Man kann es sich wie ein Flugzeug vorstellen, dessen komplette Notfallpläne bereits vor dem Start festgeschrieben sind: normaler Landeflug, Rückflug bei Störungen, Notfallmaßnahmen – jede Route ist im Regelwerk von Bitcoin im Voraus versiegelt. Nach dem Start können die Besatzungsmitglieder das Programm anhand der Bedingungen ausführen, aber sie können unterwegs das Ziel nicht in ein fremdes Konto umändern.

Der TBV-Prozess funktioniert genau so:

1. BTC bleibt stets im Taproot-Output von Bitcoin gesperrt; es gibt keine Notwendigkeit für Cross-Chain, Wrapping oder die Übergabe an einen Custodian.

2. Vor der Aktivierung des finalen Vaults bauen Einleger und Protokoll-Teilnehmer gemeinsam eine „vor-signierte Transaktionsgrafik“ auf. Die Rückforderung nach regulärer Rückzahlung, die Abrechnung nach einer stattgefundenen Liquidation, die Challenge bei ungültigem Abruf sowie die Rückerstattung nach einem fehlgeschlagenen Aufbau müssen alle aus dieser Gruppe vorab zugesagter Pfade stammen.

3. Sobald der Vault erstellt ist, kann niemand aus dem Nichts eine neue gültige Auszahlung erzeugen. Am Ende kann BTC nur zu einer im Voraus vereinbarten kleinen Anzahl von Adressen gehen: im Normalfall zurück zur Einlegeradresse; wenn eine Position liquidiert wird, dann gemäß den festgelegten Regeln in den Liquidations- und Abrechnungsweg.

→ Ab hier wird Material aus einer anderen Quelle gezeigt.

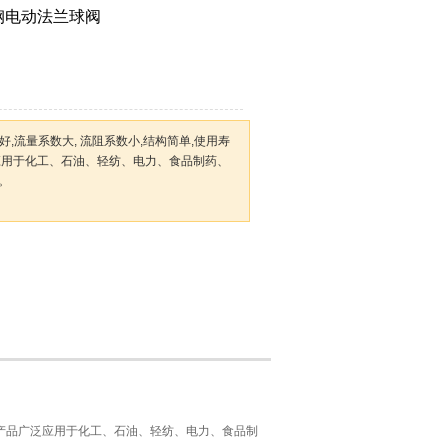
5铸钢电动法兰球阀
好,流量系数大, 流阻系数小,结构简单,使用寿
应用于化工、石油、轻纺、电力、食品制药、
。
修。产品广泛应用于化工、石油、轻纺、电力、食品制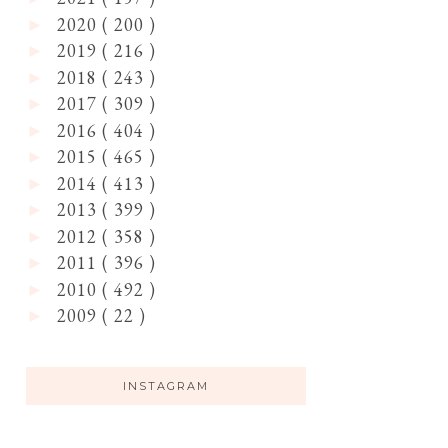
2020
( 200 )
►
2019
( 216 )
►
2018
( 243 )
►
2017
( 309 )
►
2016
( 404 )
►
2015
( 465 )
►
2014
( 413 )
►
2013
( 399 )
►
2012
( 358 )
►
2011
( 396 )
►
2010
( 492 )
►
2009
( 22 )
►
INSTAGRAM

Das macht für mich den eigentlichen Reiz von TBV aus – nicht nur, dass „BTC nicht über Cross-Chain muss, um in DeFi zu gelangen“, sondern dass es eine Grenze für „programmierbar“ setzt:

Anwendungen können den Sicherungswert von BTC nutzen, aber BTC nicht frei wegtragen;
Regeln können eine Liquidation auslösen, aber die Empfängeradresse nicht kurzfristig umschreiben;
Service-Provider können beim Rückkauf helfen, aber nicht die Assets allein kontrollieren.

Doch Sicherheit entsteht nicht aus dem Nichts – sie nimmt nur eine andere Form an. Die Nutzer müssen sich weiterhin drei realen Fragen stellen:

• Kannst du die vor-signierten Transaktionen in deiner Wallet wirklich verstehen?
• Kannst du die WOTS-Keys und claimer artifacts, die du für den Self-Claim brauchst, ordnungsgemäß sichern?
• Verstehst du wirklich den Liquidationspfad – und nicht nur, dass „BTC immer noch auf derselben Kette liegt“?

Meine Einschätzung ist: Ob TBV den Weg in den Mainstream findet, hängt am Ende nicht nur von der Kryptografie ab, sondern auch davon, ob „Signieren“ so gestaltet werden kann, dass normale Menschen nachvollziehen können, welche Autorisierung sie tatsächlich erteilt haben.

Wenn du heute einen TBV erstellen würdest – welches der Dinge würde dich am wahrscheinlichsten in der letzten Schrittphase stoppen?

A. Den Inhalt der Wallet-Signatur kann ich nicht verstehen
B. Ich mache mir Sorgen, dass Backup-Material verloren geht
C. Ich kann den vorgegebenen Liquidationspfad nicht akzeptieren
D. Ich kann das akzeptieren, solange alles während des gesamten Vorgangs verifizierbar ist

Lass im Kommentarbereich A/B/C/D zurück und sag noch einen Satz mit der Begründung. Ich wähle A – echtes Self-Custody ist nicht nur „der Schlüssel ist in meiner Hand“, sondern auch „ich weiß, wofür ich unterschrieben habe“.

Hinweis: Die aktuelle Diskussion basiert auf Mechanismen des öffentlichen Testnets; Parameter und Implementierung können sich weiterhin ändern und stellen keine Anlageberatung dar.